When Inspiration Visits Contest Winner 

They tickle my fancy, they nibble my naughty;
sniggering, jiggling – sublimely or haughty.
They’re hard to catch, forever they’re wriggling,
my words on a hook – poem, story, or book.

They’re prancey and dancey and frothy with lace, 
as they spin on the page at a furious pace.
They flounce from my pen, and they stagger with age –
then pick up their skirts as again they race
in a phrase then a sentence across that blank page.
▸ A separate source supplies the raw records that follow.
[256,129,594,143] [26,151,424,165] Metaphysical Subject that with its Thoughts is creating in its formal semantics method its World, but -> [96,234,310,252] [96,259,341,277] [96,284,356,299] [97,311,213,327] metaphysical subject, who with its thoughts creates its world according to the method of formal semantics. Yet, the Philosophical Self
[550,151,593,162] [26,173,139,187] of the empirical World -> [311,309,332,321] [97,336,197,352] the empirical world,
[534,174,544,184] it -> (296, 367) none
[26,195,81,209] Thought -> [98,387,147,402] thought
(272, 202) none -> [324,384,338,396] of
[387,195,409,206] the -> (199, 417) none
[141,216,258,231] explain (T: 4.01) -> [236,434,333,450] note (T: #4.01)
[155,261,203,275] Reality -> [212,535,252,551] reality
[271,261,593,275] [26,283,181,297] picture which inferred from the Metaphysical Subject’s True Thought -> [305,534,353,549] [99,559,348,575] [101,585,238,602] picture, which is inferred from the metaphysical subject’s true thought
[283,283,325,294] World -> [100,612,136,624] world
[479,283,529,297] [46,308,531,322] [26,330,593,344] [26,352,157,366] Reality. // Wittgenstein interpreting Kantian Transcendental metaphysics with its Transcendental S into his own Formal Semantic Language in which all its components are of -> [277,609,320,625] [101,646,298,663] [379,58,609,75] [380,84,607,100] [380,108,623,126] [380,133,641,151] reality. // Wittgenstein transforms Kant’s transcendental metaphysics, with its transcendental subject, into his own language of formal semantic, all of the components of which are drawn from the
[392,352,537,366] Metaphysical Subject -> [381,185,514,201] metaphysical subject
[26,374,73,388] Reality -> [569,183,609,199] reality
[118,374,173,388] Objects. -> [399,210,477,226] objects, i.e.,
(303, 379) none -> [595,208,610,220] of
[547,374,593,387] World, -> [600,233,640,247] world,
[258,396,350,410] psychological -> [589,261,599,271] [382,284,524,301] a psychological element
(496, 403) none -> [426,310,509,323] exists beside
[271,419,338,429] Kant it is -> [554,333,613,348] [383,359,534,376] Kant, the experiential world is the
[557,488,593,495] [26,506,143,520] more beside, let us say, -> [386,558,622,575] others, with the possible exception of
In blood, sweat and tears, with indelible ink,
they portray deep emotion (sometimes they stink),
but all of it shows how a quick mind can think,
as it throws a lasso around a strange phrase
to pin it down here and aim at some praise.

Life’s a bull or a steer, a mad cow or a calf –
my words bring a tear or maybe you’ll laugh;
a cheer or a jeer at my bronc-rider’s dust,
flag racing, camp drafting, whip cracking to bust.
And then to go home for a roll in the hay,
damnation on allergies – I’ll be sneezing all day!
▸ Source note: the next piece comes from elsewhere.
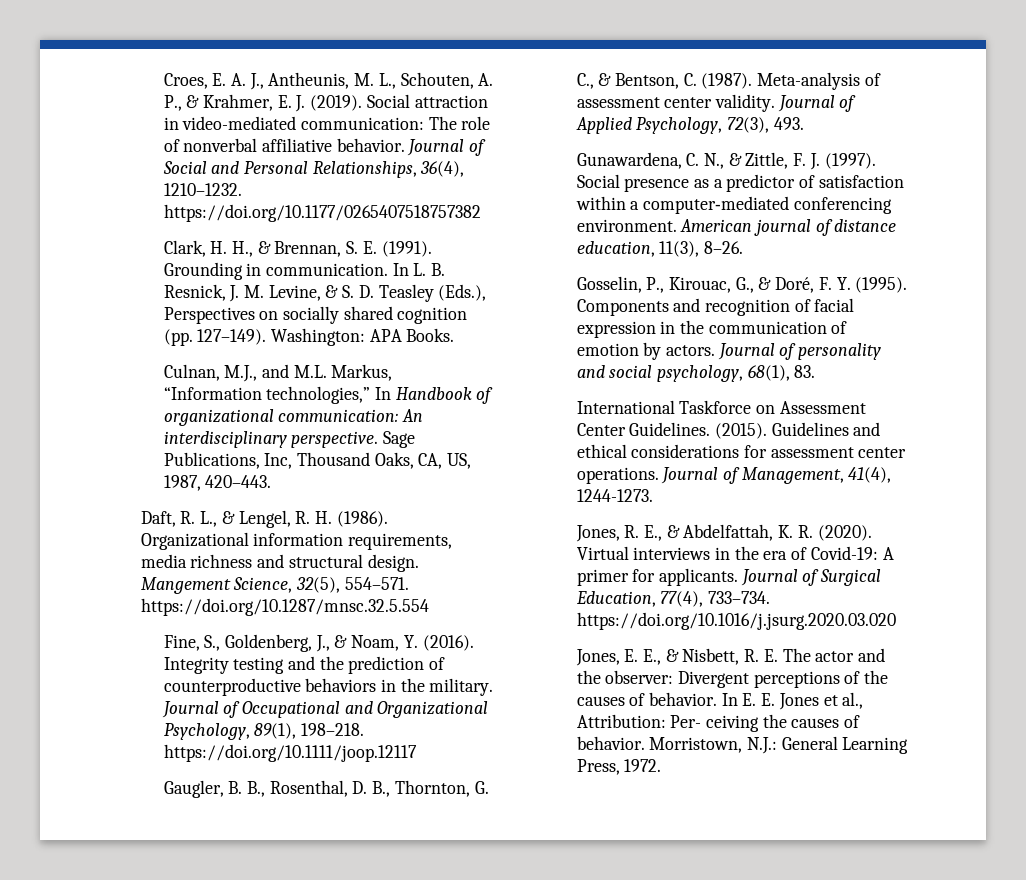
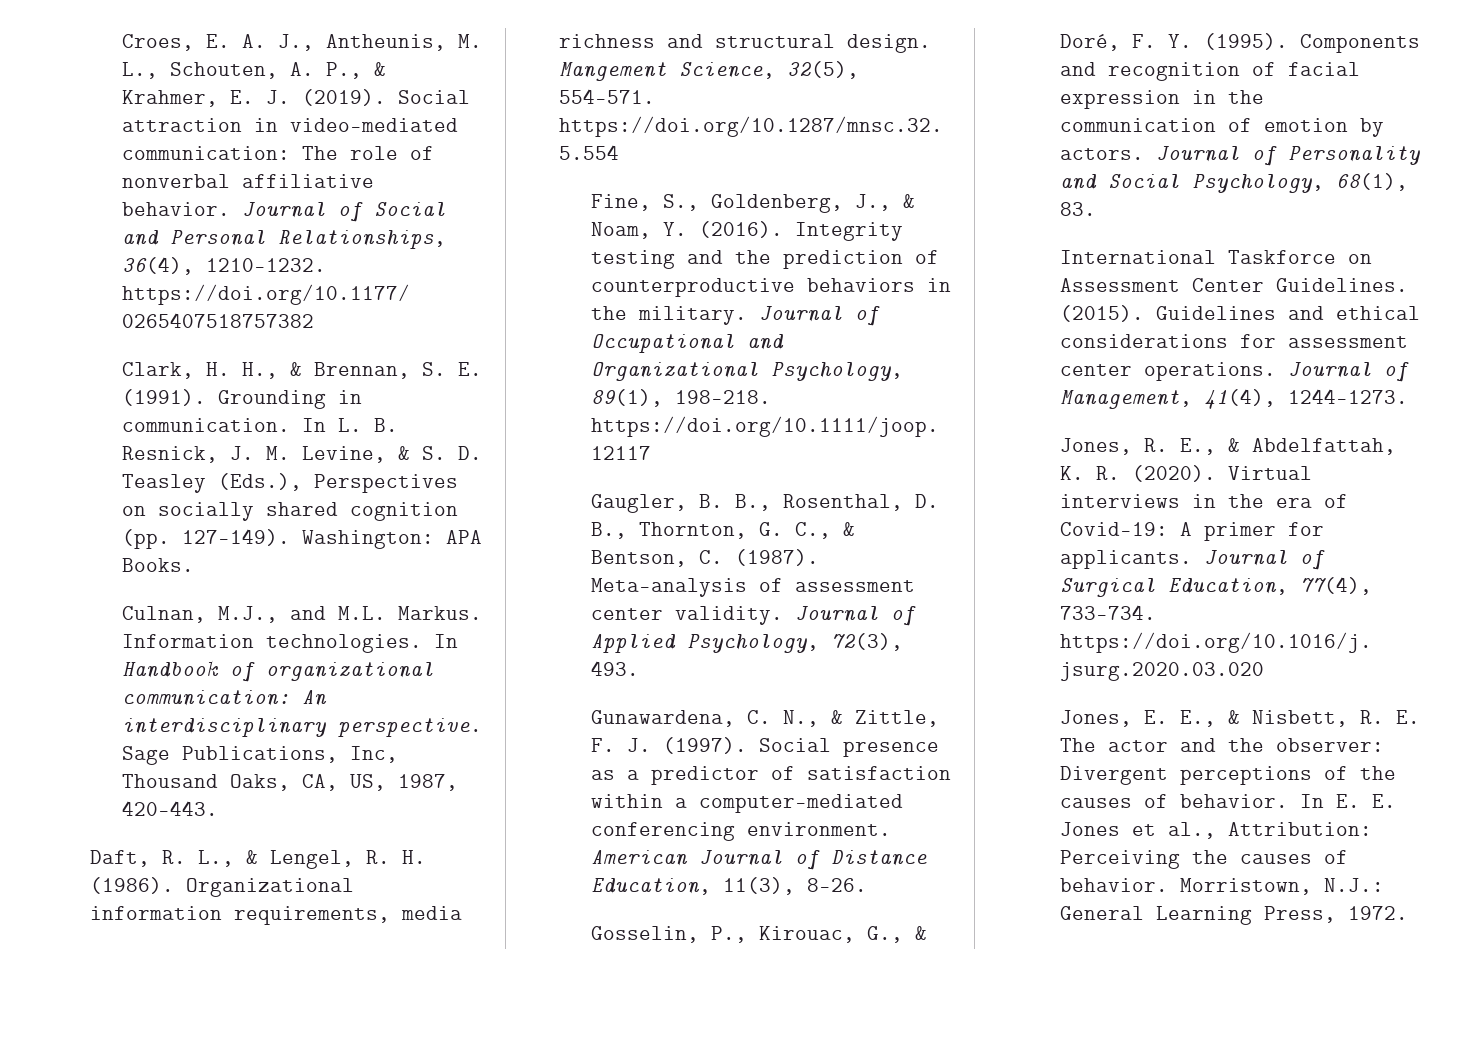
[331,364,393,381] [163,386,371,404] Markus, “Information technologies,” -> [398,606,483,620] [122,634,423,653] Markus. Information technologies.
[753,219,897,236] [576,241,655,257] journal of distance education, -> [699,850,928,870] [591,878,712,895] Journal of Distance Education,
[798,343,882,360] [576,365,743,382] personality and social psychology, -> [1288,146,1421,165] [1060,174,1325,193] Personality and Social Psychology,
[670,715,759,732] Per- ceiving -> [1060,850,1181,869] Perceiving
Words are choosy and picky and have a few tricks
as they roll up their sleeves and then hit it for six.
It’s all just a game, it can be such a ball
to throw around words when the muse comes to call.


When Inspiration Visits
Contest Winner

Author's Note:

1.) Iyenochka reviewed a poem of mine recently and said, "You're always finding ways to have fun with words!" That was the trigger to how this poem came about.
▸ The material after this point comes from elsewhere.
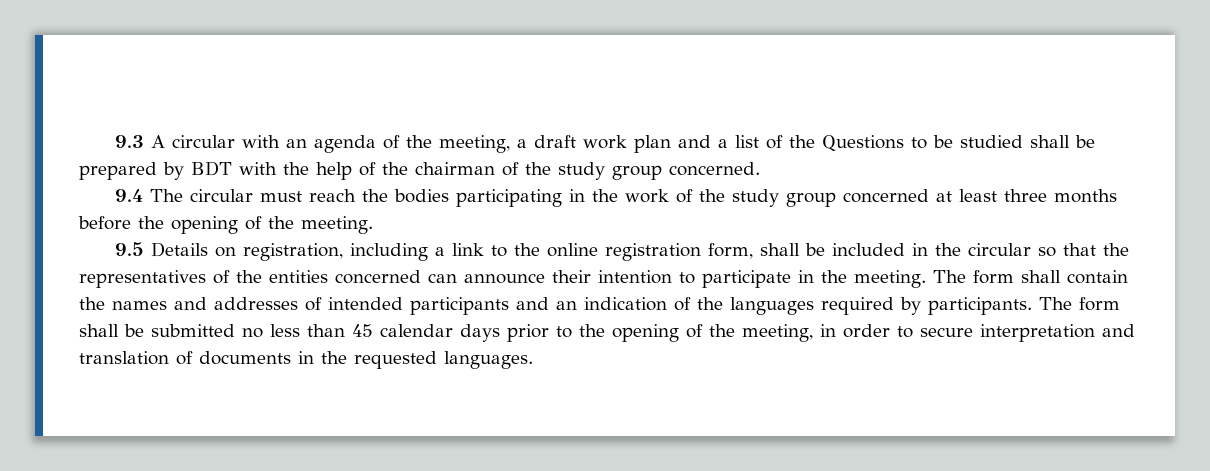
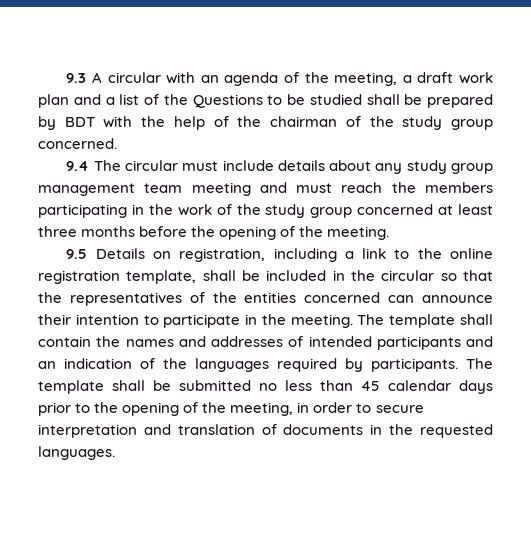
(303, 196) none -> [222,160,494,174] [38,182,333,196] include details about any study group management team meeting and must
[394,189,450,203] bodies -> [424,182,493,193] members
[708,243,754,259] form, -> [126,270,197,284] template,
[973,270,1014,284] form -> [389,314,456,328] template
[1079,297,1120,311] form -> [38,380,104,394] template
2.) The sport referred to in the last stanza of my poem is cricket.

The first recorded women's cricket match took place on Gosden Common, near Guildford in Surrey, as reported in The Reading Mercury on 16 July 1745.
The paper described it as "the greatest cricket match that was played in this part of England... between eleven maids of Bramley and eleven maids of Hambledon, all dressed in white. "The Bramley maids had blue ribbons and the Hambledon maids red ribbons on their heads. The Bramley girls got 119 notches and the Hambledon girls 127. The girls bowled, batted, ran and catched as well as most men could do." High praise - albeit slightly grudging.
Women's cricket was particularly popular in Sussex, Hampshire and Surrey. Crowd trouble was not unknown, partly due to sporting rivalry and partly due to the large bets placed on games. One form of contest pitted single women against married counterparts, and prizes ranged from ladylike lace gloves to ladette-style barrels of ale!
Early cricket saw balls bowled underarm, and some claim it was actually a woman who introduced today's roundarm bowling action when, in the early 1800s, Christina Willes tried it to avoid becoming ensnared in her skirt.